Na mesma mensagem, Ogliari pede a retirada de um item do termo de referência que determinava que o contrato só começasse a ser executado depois da apresentação de estudo clínico comprovando que a vacina era eficaz contra a “nova variante” do coronavírus que começava a circular no Brasil – o e-mail não especifica a cepa, mas naquele momento começava a se disseminar no País a variante P.1.
No fim da mensagem, o então assessor de Elcio Franco diz ainda que as mudanças precisam ser aplicadas também ao termo de referência relativo ao contrato com a União Química – empresa que produz, no Brasil, a vacina de origem russa Sputinik V. A mensagem é assinada com “GAB/SE”, ou seja, Gabinete da Secretaria Executiva.
Depois de feitas as alterações, o termo de referência do contrato entre a Saúde e a Precisa passa a dizer que o ministério “terá o direito de exclusividade/preferência” na compra das vacinas importadas pela empresa.
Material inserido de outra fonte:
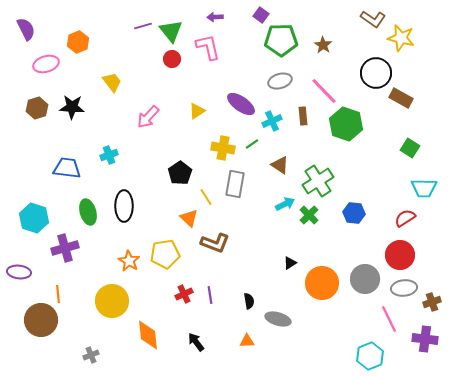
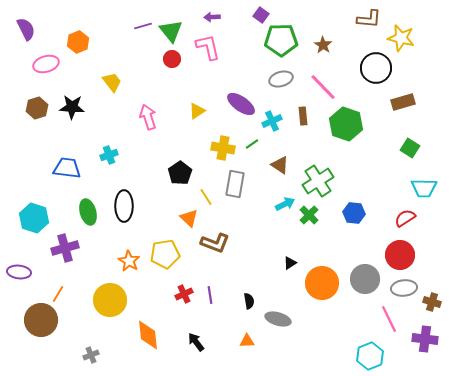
purple arrow at (215, 17): moved 3 px left
brown L-shape at (373, 19): moved 4 px left; rotated 30 degrees counterclockwise
black circle at (376, 73): moved 5 px up
gray ellipse at (280, 81): moved 1 px right, 2 px up
pink line at (324, 91): moved 1 px left, 4 px up
brown rectangle at (401, 98): moved 2 px right, 4 px down; rotated 45 degrees counterclockwise
pink arrow at (148, 117): rotated 120 degrees clockwise
orange line at (58, 294): rotated 36 degrees clockwise
yellow circle at (112, 301): moved 2 px left, 1 px up
brown cross at (432, 302): rotated 36 degrees clockwise
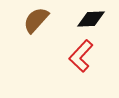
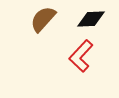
brown semicircle: moved 7 px right, 1 px up
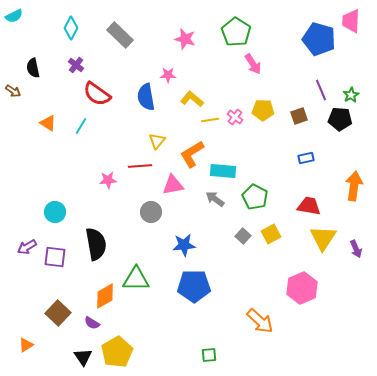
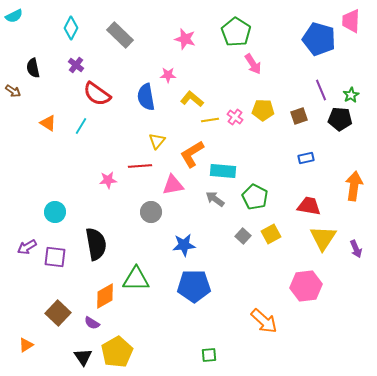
pink hexagon at (302, 288): moved 4 px right, 2 px up; rotated 16 degrees clockwise
orange arrow at (260, 321): moved 4 px right
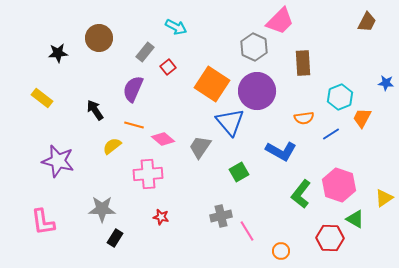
Anteontem, a diretora técnica da Precisa, Emanuela Medrades, foi questionada sobre o assunto na CPI. Ela, no entanto, disse que as discussões para a venda privada de vacinas não passaram pela sua área.
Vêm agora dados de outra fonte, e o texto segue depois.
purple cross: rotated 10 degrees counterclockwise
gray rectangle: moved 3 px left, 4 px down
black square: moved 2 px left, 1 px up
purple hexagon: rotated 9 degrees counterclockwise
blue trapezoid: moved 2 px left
SUS. O dono da Precisa, Francisco Maximiano, tentou intermediar um acordo entre a Bharat Biotech, laboratório que produz a vacina indiana Covaxin, e clínicas particulares do Brasil para que os imunizantes fossem comercializados na iniciativa privada. Como mostrou o Estadão, a expectativa era a de que a venda rendesse pelo menos R$ 800 milhões para a Precisa. A ideia era que a legislação fosse alterada para permitir a venda de vacinas e que a Anvisa desse aval à utilização. Nenhuma das duas condições foi atendida. Um projeto de lei liberando a compra privada de vacinas chegou a ser aprovado pela Câmara em abril, mas atualmente está parado no Senado.
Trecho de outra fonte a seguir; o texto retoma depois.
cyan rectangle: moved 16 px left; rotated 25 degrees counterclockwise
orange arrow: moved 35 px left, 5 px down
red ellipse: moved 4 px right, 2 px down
Até o momento não há previsão de vacinação contra a covid-19 pelo mercado privado. Todos os imunizantes contra a doença são distribuídos gratuitamente pelo Serviço Único de Saúde (SUS). O laboratório indiano Bharat Biotech, no Brasil representado pela Precisa, é o único que negocia a venda de imunizantes com clínicas particulares no País. Astrazeneca e Pfizer, por exemplo, dizem negociar apenas com governos. O contrato entre a Precisa e a Associação Brasileira de Clínicas de Vacinas previa cinco faixas de preços, que variavam de acordo com a quantidade adquirida. O contrato não estabelece o valor pelo qual as clínicas venderiam cada dose a seus clientes.
A reportagem procurou o Ministério da Saúde, a Precisa Medicamentos e Elcio Franco, mas não houve resposta até a conclusão desta edição.